### [EXERCISE INSTRUCTIONS]
Reproduce every item below line for line, with no change to any character.

### [THE DATA]
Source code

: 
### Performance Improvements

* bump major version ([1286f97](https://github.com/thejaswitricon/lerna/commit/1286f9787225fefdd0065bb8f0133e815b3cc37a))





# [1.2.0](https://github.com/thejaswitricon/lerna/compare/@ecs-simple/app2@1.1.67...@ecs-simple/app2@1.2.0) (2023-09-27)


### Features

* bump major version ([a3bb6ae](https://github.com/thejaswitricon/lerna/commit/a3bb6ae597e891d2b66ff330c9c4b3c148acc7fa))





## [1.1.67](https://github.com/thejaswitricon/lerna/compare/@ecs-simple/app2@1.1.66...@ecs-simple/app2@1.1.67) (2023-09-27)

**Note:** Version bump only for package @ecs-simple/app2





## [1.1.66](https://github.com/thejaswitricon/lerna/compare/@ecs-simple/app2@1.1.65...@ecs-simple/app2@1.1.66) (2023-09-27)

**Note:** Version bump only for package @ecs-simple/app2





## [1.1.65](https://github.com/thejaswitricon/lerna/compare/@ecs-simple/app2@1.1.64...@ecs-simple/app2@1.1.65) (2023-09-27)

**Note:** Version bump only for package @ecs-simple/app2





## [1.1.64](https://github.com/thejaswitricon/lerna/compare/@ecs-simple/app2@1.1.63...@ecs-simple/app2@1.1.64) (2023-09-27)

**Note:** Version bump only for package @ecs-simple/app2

### [SOLUTION FOR THIS EXERCISE]
Source code

: 
### Performance Improvements

* bump major version ([1286f97](https://github.com/thejaswitricon/lerna/commit/1286f9787225fefdd0065bb8f0133e815b3cc37a))





# [1.2.0](https://github.com/thejaswitricon/lerna/compare/@ecs-simple/app2@1.1.67...@ecs-simple/app2@1.2.0) (2023-09-27)


### Features

* bump major version ([a3bb6ae](https://github.com/thejaswitricon/lerna/commit/a3bb6ae597e891d2b66ff330c9c4b3c148acc7fa))





## [1.1.67](https://github.com/thejaswitricon/lerna/compare/@ecs-simple/app2@1.1.66...@ecs-simple/app2@1.1.67) (2023-09-27)

**Note:** Version bump only for package @ecs-simple/app2





## [1.1.66](https://github.com/thejaswitricon/lerna/compare/@ecs-simple/app2@1.1.65...@ecs-simple/app2@1.1.66) (2023-09-27)

**Note:** Version bump only for package @ecs-simple/app2





## [1.1.65](https://github.com/thejaswitricon/lerna/compare/@ecs-simple/app2@1.1.64...@ecs-simple/app2@1.1.65) (2023-09-27)

**Note:** Version bump only for package @ecs-simple/app2





## [1.1.64](https://github.com/thejaswitricon/lerna/compare/@ecs-simple/app2@1.1.63...@ecs-simple/app2@1.1.64) (2023-09-27)

**Note:** Version bump only for package @ecs-simple/app2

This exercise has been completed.